[Start of section]

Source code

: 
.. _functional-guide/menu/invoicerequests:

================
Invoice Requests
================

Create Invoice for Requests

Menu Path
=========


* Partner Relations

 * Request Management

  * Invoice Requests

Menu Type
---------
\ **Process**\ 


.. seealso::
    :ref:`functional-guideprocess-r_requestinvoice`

[End of section]

## Required action
From the first line down to the last, give the records again exactly.

## Output
Source code

: 
.. _functional-guide/menu/invoicerequests:

================
Invoice Requests
================

Create Invoice for Requests

Menu Path
=========


* Partner Relations

 * Request Management

  * Invoice Requests

Menu Type
---------
\ **Process**\ 


.. seealso::
    :ref:`functional-guideprocess-r_requestinvoice`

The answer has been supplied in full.